# Got One of these



## jd99 (Jun 17, 2009)

Was in Sears yesterday, and bought one of these:









Was wondering what those of you that have the workshop have bought in the way of accessories. It comes with two glass wheels, and one sloted wheel.

I'm thinking I should maybe get a couple-three more sloted wheels to have multiple grit choices, and maybe one more glass wheel to have three sets of grit choices for the glass wheels.

What have you purchased?

Thanks
Danny


----------



## dutchman 46 (May 23, 2007)

Your going to like that. Have fun, and tell your friends that your sorry, but you could use all there chisels for practice! Ha,Ha,


----------



## Bob N (Oct 12, 2004)

- _Excerpted data_:
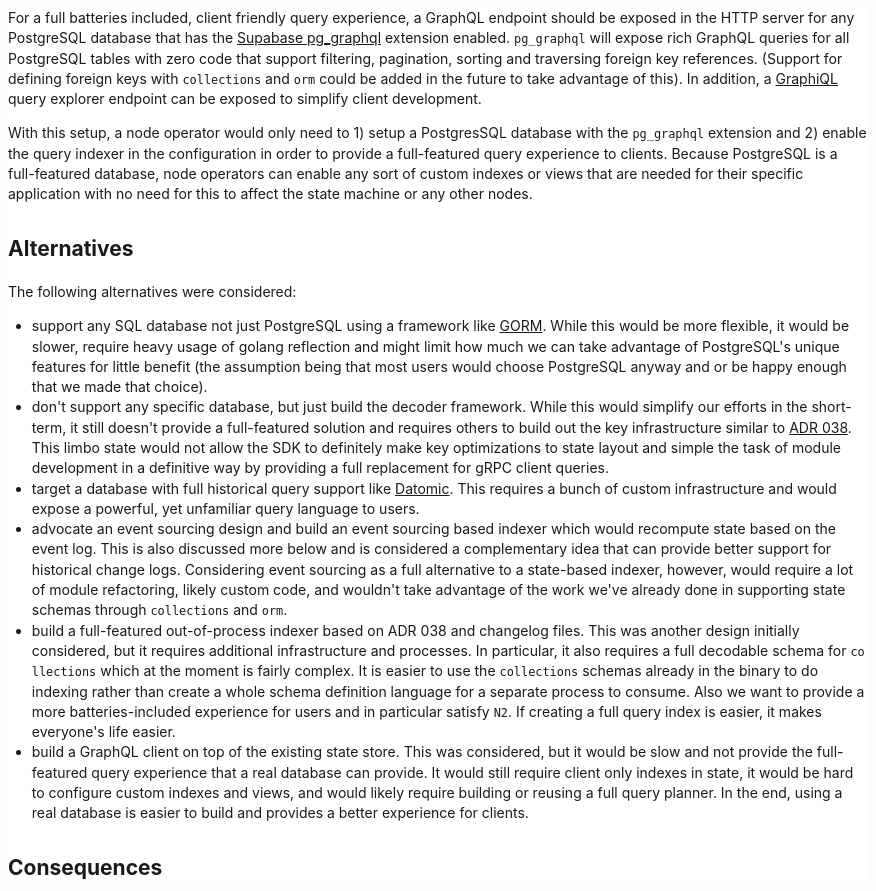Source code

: For a full batteries included, client friendly query experience, a GraphQL endpoint should be exposed in the HTTP server for any PostgreSQL database that has the [Supabase pg_graphql](https://github.com/supabase/pg_graphql) extension enabled. `pg_graphql` will expose rich GraphQL queries for all PostgreSQL tables with zero code that support filtering, pagination, sorting and traversing foreign key references. (Support for defining foreign keys with `collections` and `orm` could be added in the future to take advantage of this). In addition, a [GraphiQL](https://github.com/graphql/graphiql) query explorer endpoint can be exposed to simplify client development.

With this setup, a node operator would only need to 1) setup a PostgresSQL database with the `pg_graphql` extension and 2) enable the query indexer in the configuration in order to provide a full-featured query experience to clients. Because PostgreSQL is a full-featured database, node operators can enable any sort of custom indexes or views that are needed for their specific application with no need for this to affect the state machine or any other nodes.

## Alternatives

The following alternatives were considered:

* support any SQL database not just PostgreSQL using a framework like [GORM](https://gorm.io/). While this would be more flexible, it would be slower, require heavy usage of golang reflection and might limit how much we can take advantage of PostgreSQL's unique features for little benefit (the assumption being that most users would choose PostgreSQL anyway and or be happy enough that we made that choice).
* don't support any specific database, but just build the decoder framework. While this would simplify our efforts in the short-term, it still doesn't provide a full-featured solution and requires others to build out the key infrastructure similar to [ADR 038](adr-038-state-listening.md). This limbo state would not allow the SDK to definitely make key optimizations to state layout and simple the task of module development in a definitive way by providing a full replacement for gRPC client queries.
* target a database with full historical query support like [Datomic](https://www.datomic.com). This requires a bunch of custom infrastructure and would expose a powerful, yet unfamiliar query language to users.
* advocate an event sourcing design and build an event sourcing based indexer which would recompute state based on the event log. This is also discussed more below and is considered a complementary idea that can provide better support for historical change logs. Considering event sourcing as a full alternative to a state-based indexer, however, would require a lot of module refactoring, likely custom code, and wouldn't take advantage of the work we've already done in supporting state schemas through `collections` and `orm`.
* build a full-featured out-of-process indexer based on ADR 038 and changelog files. This was another design initially considered, but it requires additional infrastructure and processes. In particular, it also requires a full decodable schema for `collections` which at the moment is fairly complex. It is easier to use the `collections` schemas already in the binary to do indexing rather than create a whole schema definition language for a separate process to consume. Also we want to provide a more batteries-included experience for users and in particular satisfy `N2`. If creating a full query index is easier, it makes everyone's life easier.
* build a GraphQL client on top of the existing state store. This was considered, but it would be slow and not provide the full-featured query experience that a real database can provide. It would still require client only indexes in state, it would be hard to configure custom indexes and views, and would likely require building or reusing a full query planner. In the end, using a real database is easier to build and provides a better experience for clients.

## Consequences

- _Work task_:
Rewrite the forum thread starting at "## jd99 (Jun" and ending at "one sloted wheel.", replacing "accessories" with "add-ons".

- _Written reply_:
## jd99 (Jun 17, 2009)

Was in Sears yesterday, and bought one of these:









Was wondering what those of you that have the workshop have bought in the way of add-ons. It comes with two glass wheels, and one sloted wheel.